Pull out each line of the listing below that contains the string "rangeland". The match must respect uppercase and lowercase letters.

Recorded data:

((

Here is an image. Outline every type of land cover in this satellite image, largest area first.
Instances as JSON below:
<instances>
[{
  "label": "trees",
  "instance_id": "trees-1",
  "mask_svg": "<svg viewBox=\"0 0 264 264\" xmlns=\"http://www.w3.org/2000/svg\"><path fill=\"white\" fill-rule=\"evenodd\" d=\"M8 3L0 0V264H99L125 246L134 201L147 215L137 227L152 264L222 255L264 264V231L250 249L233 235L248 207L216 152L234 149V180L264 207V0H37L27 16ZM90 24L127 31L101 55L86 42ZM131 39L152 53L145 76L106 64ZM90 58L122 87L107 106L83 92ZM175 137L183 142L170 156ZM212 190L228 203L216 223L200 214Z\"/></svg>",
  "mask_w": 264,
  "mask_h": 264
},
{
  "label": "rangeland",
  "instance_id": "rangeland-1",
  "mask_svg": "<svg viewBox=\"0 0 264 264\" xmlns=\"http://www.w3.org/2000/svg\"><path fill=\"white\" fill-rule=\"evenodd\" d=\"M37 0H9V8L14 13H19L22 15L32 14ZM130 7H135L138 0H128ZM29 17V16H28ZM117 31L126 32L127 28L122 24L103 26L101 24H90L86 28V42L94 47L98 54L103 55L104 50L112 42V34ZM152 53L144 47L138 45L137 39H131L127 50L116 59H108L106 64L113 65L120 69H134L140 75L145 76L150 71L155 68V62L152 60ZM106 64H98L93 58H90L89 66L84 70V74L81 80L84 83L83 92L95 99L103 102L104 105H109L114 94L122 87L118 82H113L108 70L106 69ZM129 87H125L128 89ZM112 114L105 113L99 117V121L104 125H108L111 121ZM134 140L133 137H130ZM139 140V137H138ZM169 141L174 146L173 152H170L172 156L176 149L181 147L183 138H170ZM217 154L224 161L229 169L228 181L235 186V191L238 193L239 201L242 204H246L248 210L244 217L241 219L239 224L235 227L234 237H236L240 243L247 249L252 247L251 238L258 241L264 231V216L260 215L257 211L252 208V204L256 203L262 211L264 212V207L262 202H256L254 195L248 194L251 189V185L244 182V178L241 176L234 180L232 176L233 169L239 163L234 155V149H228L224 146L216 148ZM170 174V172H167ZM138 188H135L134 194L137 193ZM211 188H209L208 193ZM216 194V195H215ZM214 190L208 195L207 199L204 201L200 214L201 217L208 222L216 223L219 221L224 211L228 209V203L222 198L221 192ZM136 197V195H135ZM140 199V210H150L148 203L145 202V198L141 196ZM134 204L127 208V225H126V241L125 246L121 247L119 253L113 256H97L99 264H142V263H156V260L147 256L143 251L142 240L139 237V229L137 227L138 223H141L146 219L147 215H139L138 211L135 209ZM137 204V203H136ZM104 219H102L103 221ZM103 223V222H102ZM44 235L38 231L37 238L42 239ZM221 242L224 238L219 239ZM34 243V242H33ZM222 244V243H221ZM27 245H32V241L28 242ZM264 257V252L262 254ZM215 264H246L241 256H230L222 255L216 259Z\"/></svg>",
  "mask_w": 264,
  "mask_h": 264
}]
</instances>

))

→ **Solution to this task**
  "label": "rangeland",
  "instance_id": "rangeland-1",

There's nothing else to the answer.